■ What the task requires: An exact copy of the entries below is required, with all pictures removed.

Page images and extracted text:
================================

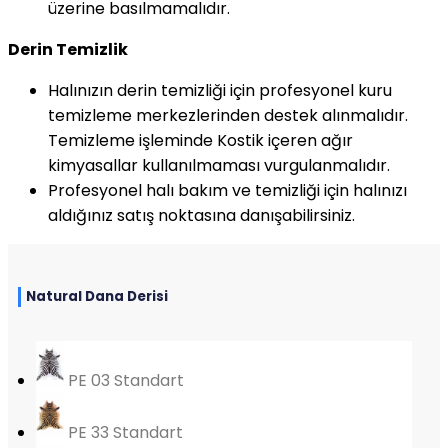
üzerine basılmamalıdır.
Derin Temizlik
Halınızın derin temizliği için profesyonel kuru
temizleme merkezlerinden destek alınmalıdır.
Temizleme işleminde Kostik içeren ağır
kimyasallar kullanılmaması vurgulanmalıdır.
Profesyonel halı bakım ve temizliği için halınızı
aldığınız satış noktasına danışabilirsiniz.
Natural Dana Derisi
PE 03 Standart
PE 33 Standart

================================

■ Result below:
üzerine basılmamalıdır.
Derin Temizlik
Halınızın derin temizliği için profesyonel kuru
temizleme merkezlerinden destek alınmalıdır.
Temizleme işleminde Kostik içeren ağır
kimyasallar kullanılmaması vurgulanmalıdır.
Profesyonel halı bakım ve temizliği için halınızı
aldığınız satış noktasına danışabilirsiniz.
Natural Dana Derisi
PE 03 Standart
PE 33 Standart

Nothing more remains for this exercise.